• **WORKING DATA**:
::::::::

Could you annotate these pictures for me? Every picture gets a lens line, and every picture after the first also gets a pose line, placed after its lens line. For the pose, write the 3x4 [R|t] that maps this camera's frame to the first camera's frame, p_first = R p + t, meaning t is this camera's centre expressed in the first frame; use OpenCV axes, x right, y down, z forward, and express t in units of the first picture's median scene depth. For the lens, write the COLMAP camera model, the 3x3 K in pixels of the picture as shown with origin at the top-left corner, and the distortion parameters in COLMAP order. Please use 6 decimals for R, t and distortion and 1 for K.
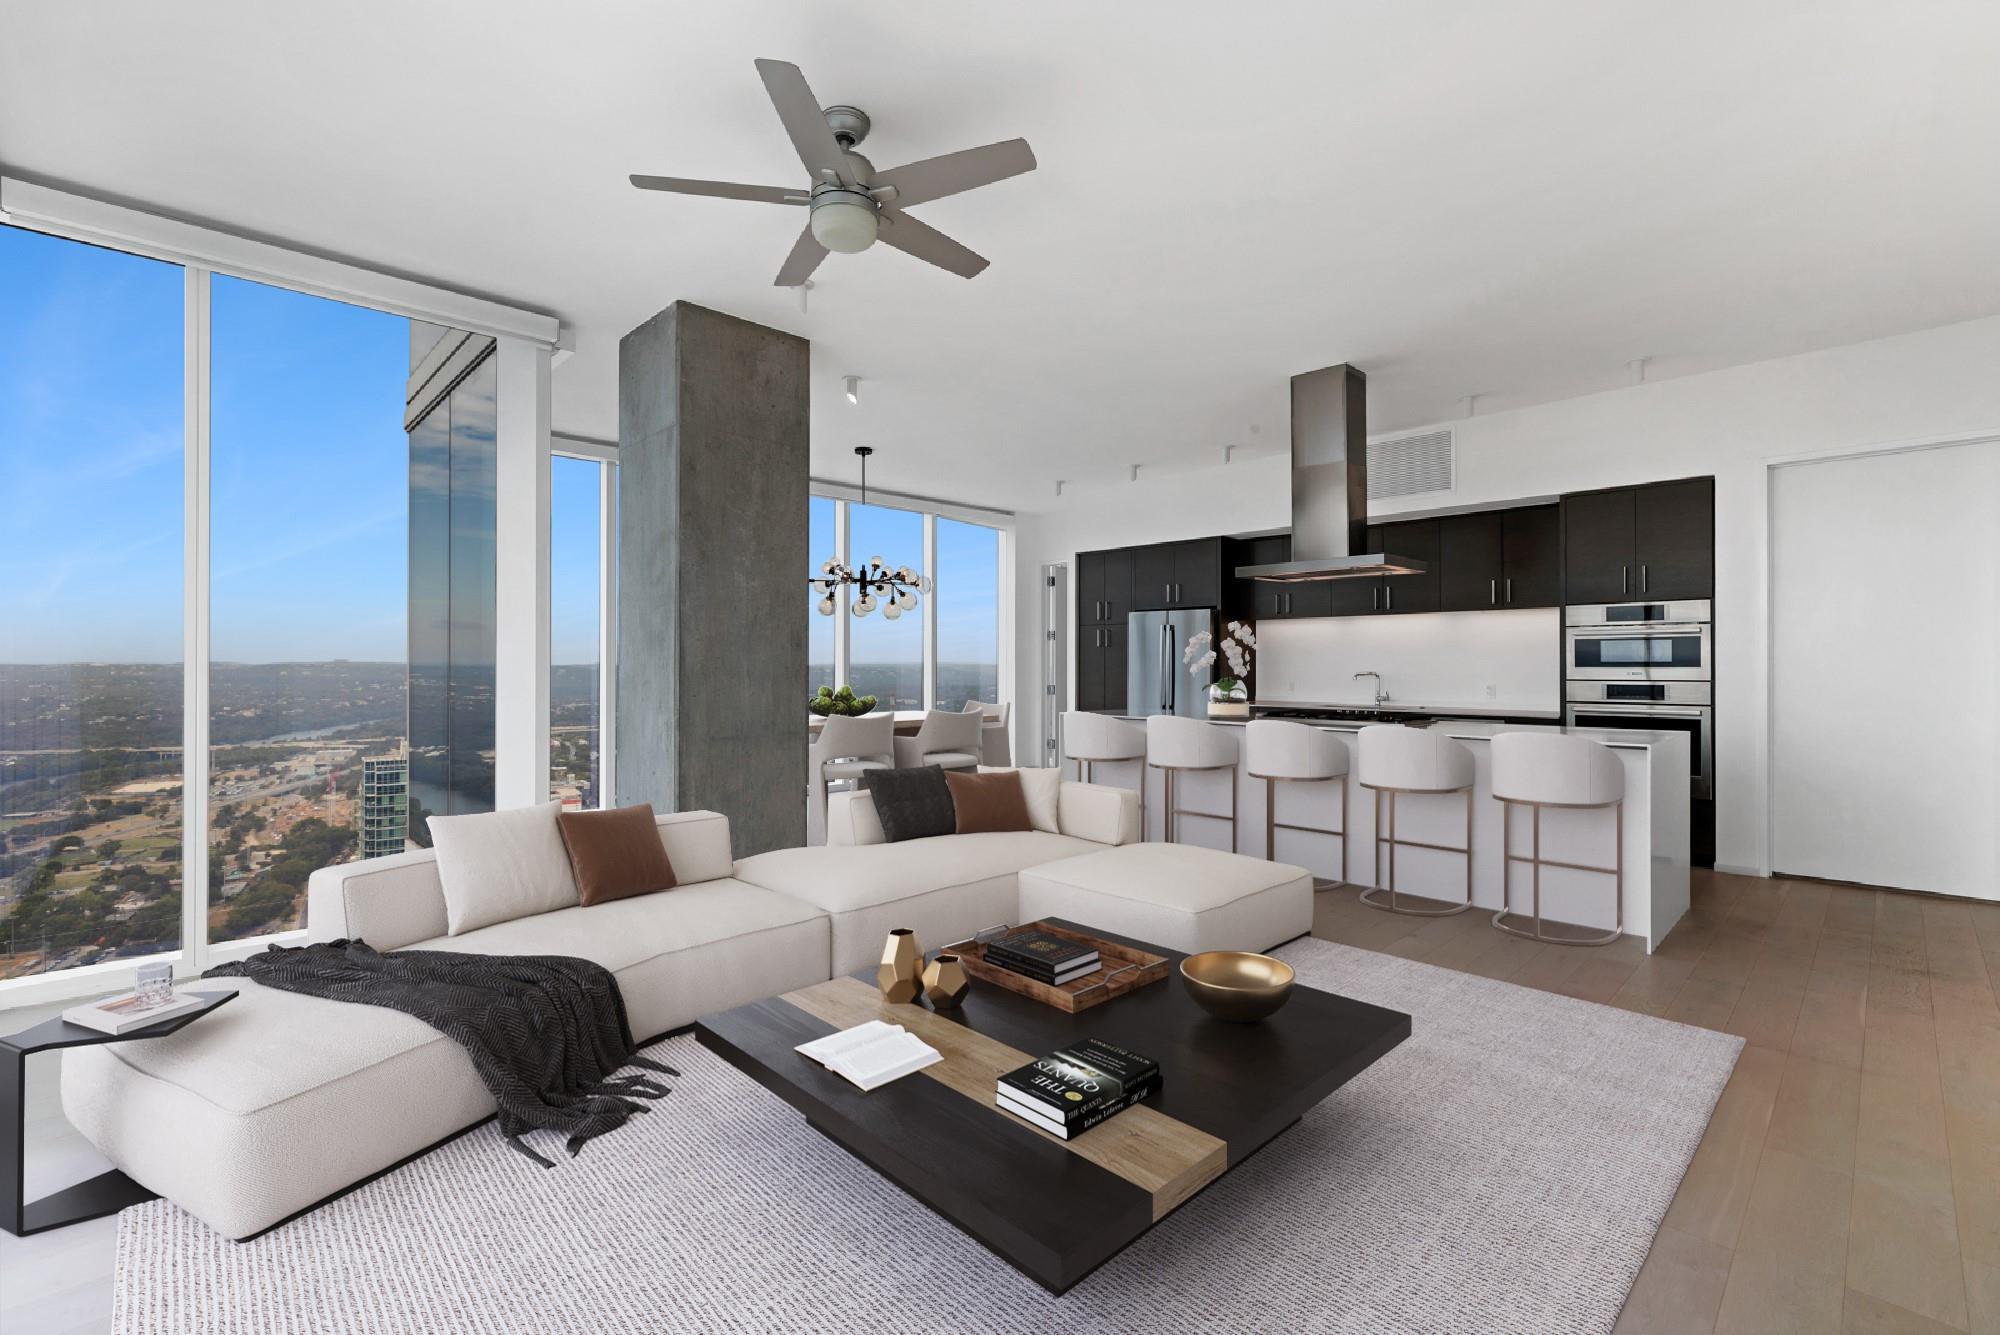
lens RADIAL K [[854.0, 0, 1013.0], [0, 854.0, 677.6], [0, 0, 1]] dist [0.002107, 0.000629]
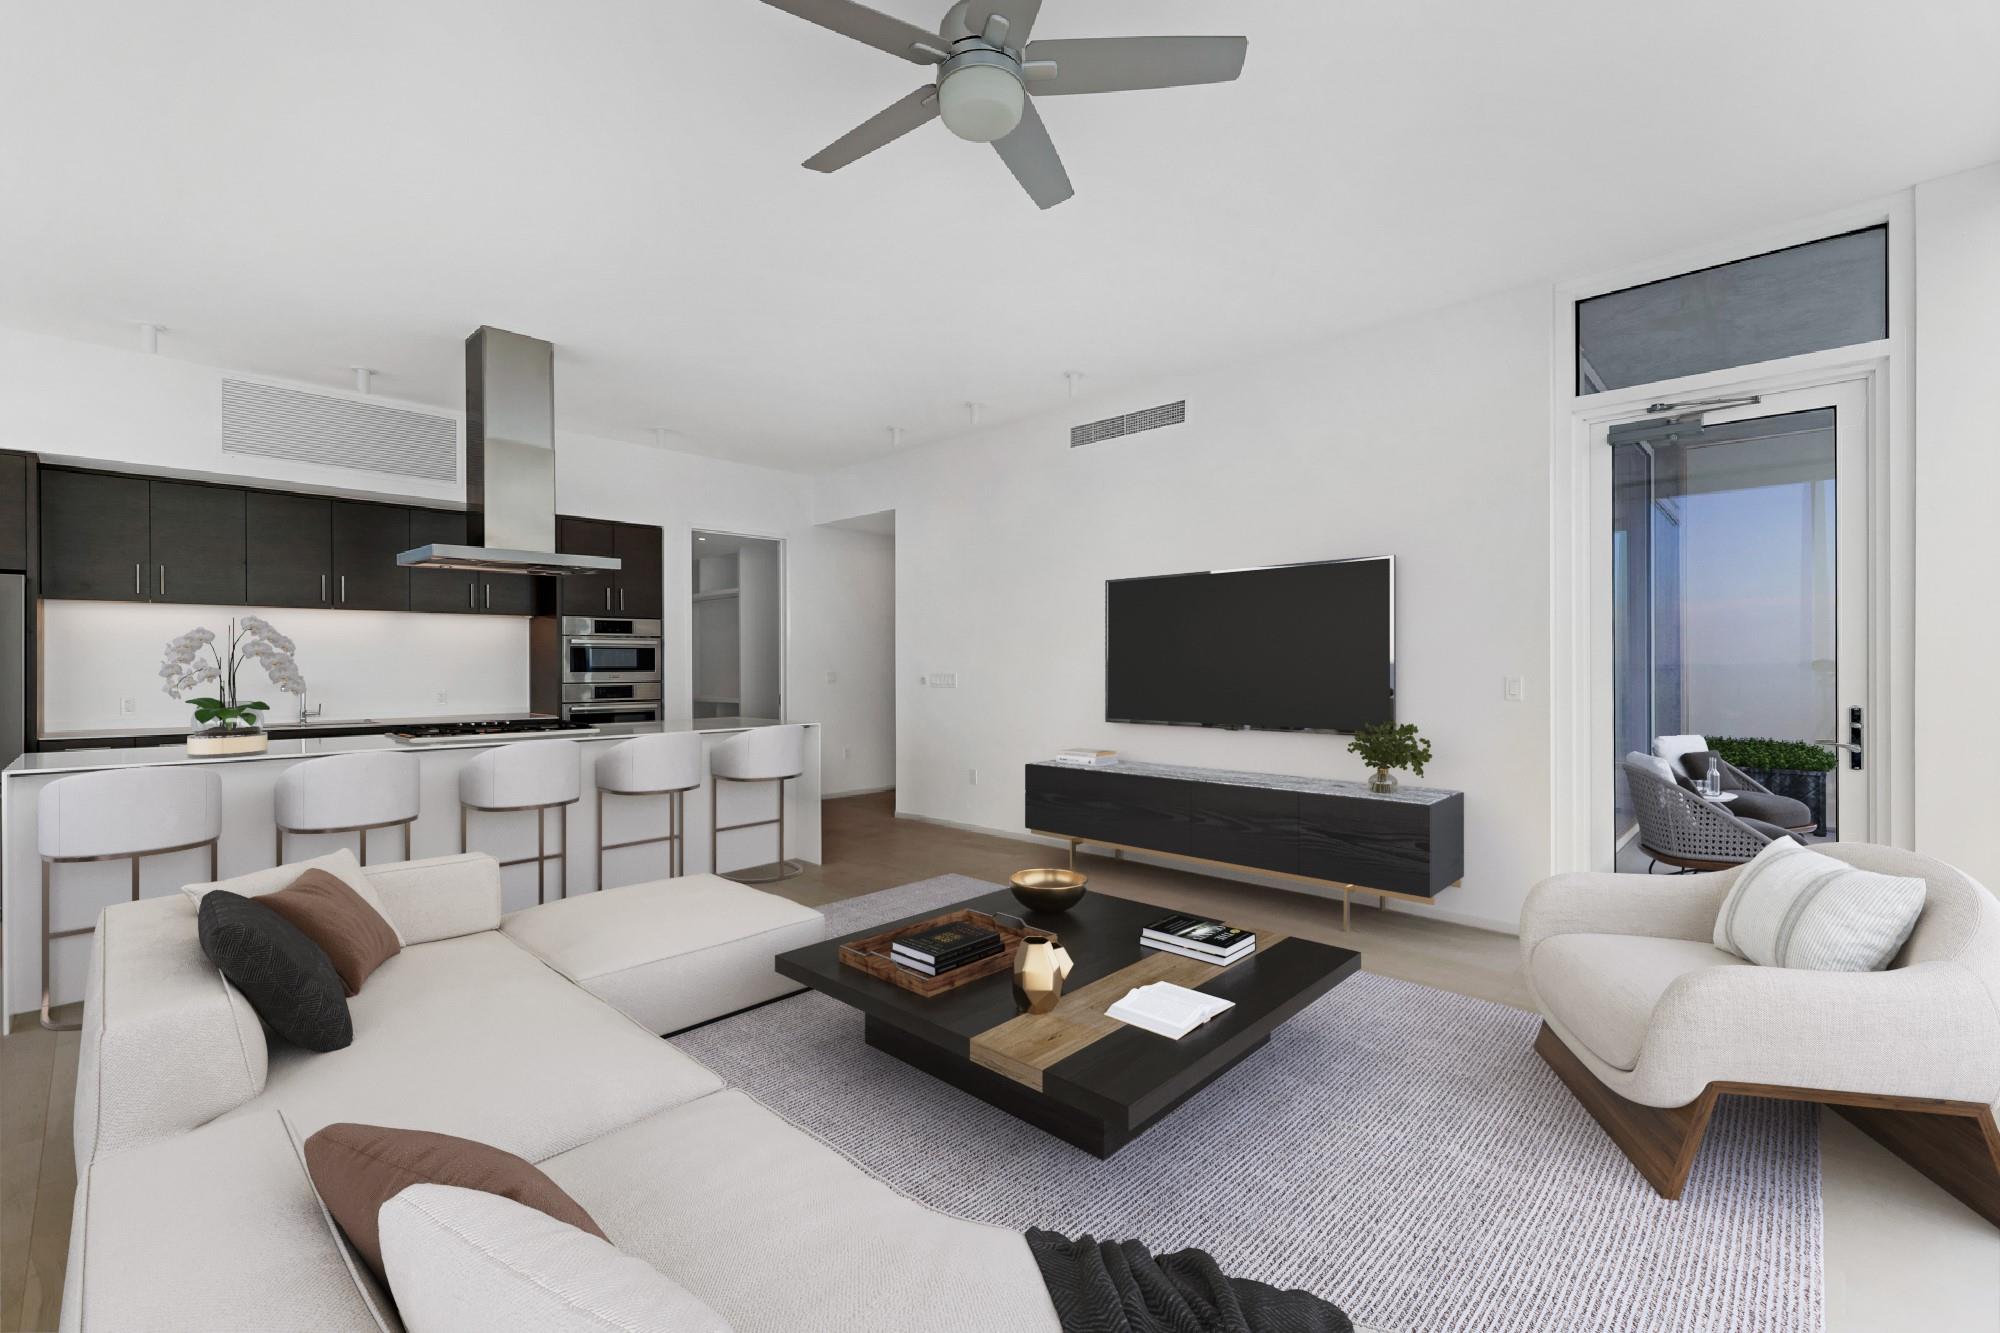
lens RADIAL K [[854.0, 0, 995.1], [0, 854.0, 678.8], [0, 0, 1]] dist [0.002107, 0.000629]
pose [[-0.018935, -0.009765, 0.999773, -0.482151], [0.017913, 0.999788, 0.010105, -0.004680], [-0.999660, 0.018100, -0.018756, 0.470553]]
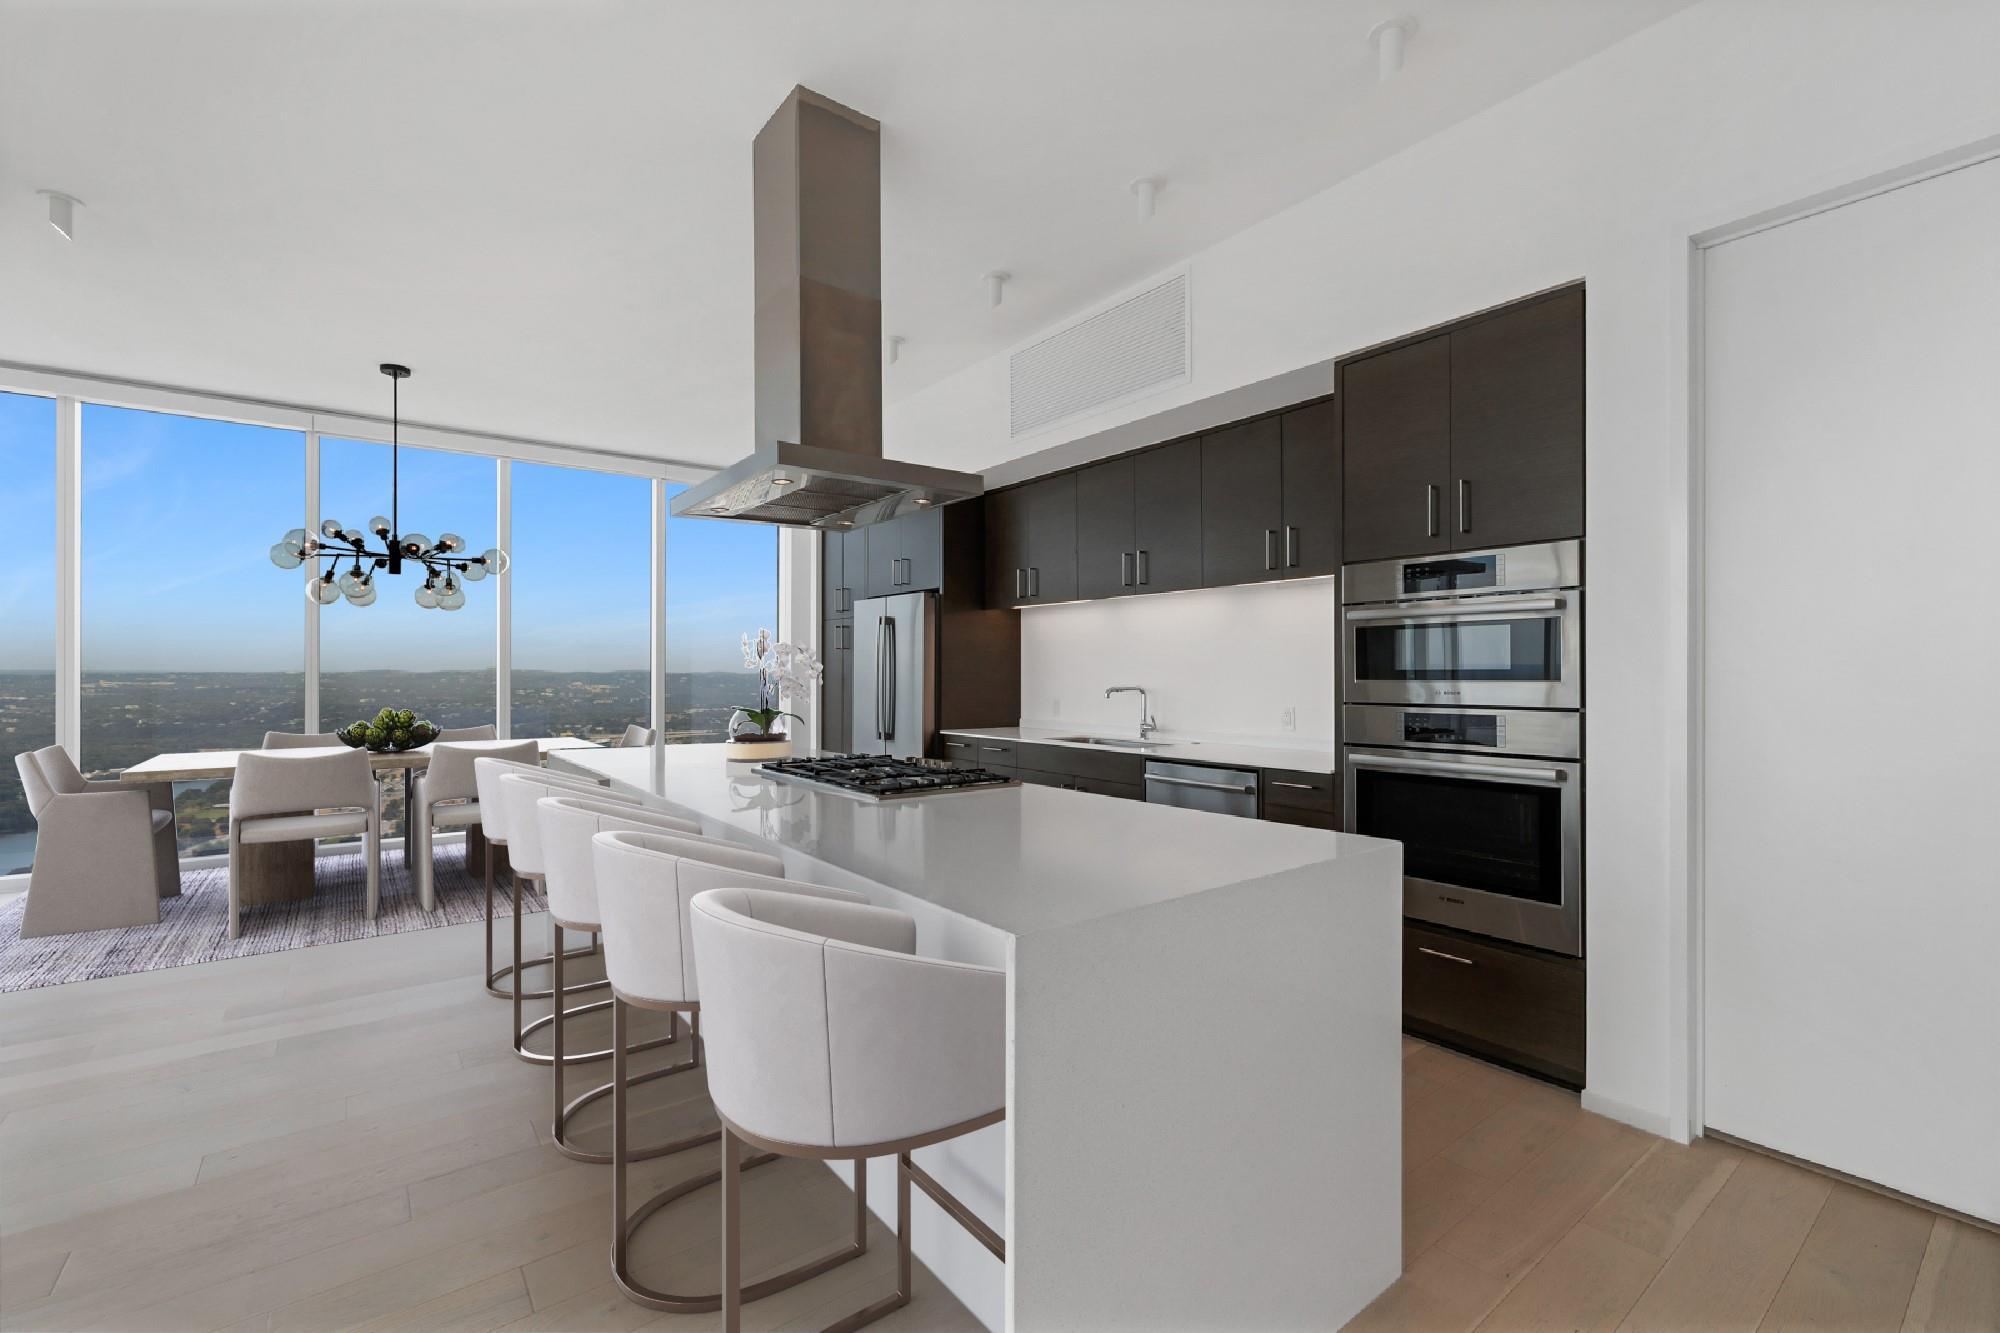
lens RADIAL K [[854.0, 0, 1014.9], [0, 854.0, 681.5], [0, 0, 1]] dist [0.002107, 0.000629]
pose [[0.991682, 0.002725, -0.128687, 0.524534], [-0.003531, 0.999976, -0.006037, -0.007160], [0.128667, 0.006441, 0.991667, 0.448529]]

::::::::

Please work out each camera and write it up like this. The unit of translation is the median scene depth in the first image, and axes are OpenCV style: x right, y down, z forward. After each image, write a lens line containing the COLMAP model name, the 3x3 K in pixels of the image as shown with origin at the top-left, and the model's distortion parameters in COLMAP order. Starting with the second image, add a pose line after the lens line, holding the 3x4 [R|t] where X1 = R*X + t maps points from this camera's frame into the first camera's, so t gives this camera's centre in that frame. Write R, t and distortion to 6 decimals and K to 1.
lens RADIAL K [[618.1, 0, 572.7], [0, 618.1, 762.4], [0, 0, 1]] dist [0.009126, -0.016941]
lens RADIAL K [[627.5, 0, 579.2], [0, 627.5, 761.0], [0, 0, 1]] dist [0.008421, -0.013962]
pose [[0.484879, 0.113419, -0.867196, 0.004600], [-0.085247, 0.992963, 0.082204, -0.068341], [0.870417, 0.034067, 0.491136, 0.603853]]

::::::::

Write out the stretch of lines from the one containing "Could you annotate" through the one containing "0.006441, 0.991667, 0.448529]]", with both ends included, copying them exactly and leaving out the pictures.

• **TASK RESPONSE**:
Could you annotate these pictures for me? Every picture gets a lens line, and every picture after the first also gets a pose line, placed after its lens line. For the pose, write the 3x4 [R|t] that maps this camera's frame to the first camera's frame, p_first = R p + t, meaning t is this camera's centre expressed in the first frame; use OpenCV axes, x right, y down, z forward, and express t in units of the first picture's median scene depth. For the lens, write the COLMAP camera model, the 3x3 K in pixels of the picture as shown with origin at the top-left corner, and the distortion parameters in COLMAP order. Please use 6 decimals for R, t and distortion and 1 for K.
lens RADIAL K [[854.0, 0, 1013.0], [0, 854.0, 677.6], [0, 0, 1]] dist [0.002107, 0.000629]
lens RADIAL K [[854.0, 0, 995.1], [0, 854.0, 678.8], [0, 0, 1]] dist [0.002107, 0.000629]
pose [[-0.018935, -0.009765, 0.999773, -0.482151], [0.017913, 0.999788, 0.010105, -0.004680], [-0.999660, 0.018100, -0.018756, 0.470553]]
lens RADIAL K [[854.0, 0, 1014.9], [0, 854.0, 681.5], [0, 0, 1]] dist [0.002107, 0.000629]
pose [[0.991682, 0.002725, -0.128687, 0.524534], [-0.003531, 0.999976, -0.006037, -0.007160], [0.128667, 0.006441, 0.991667, 0.448529]]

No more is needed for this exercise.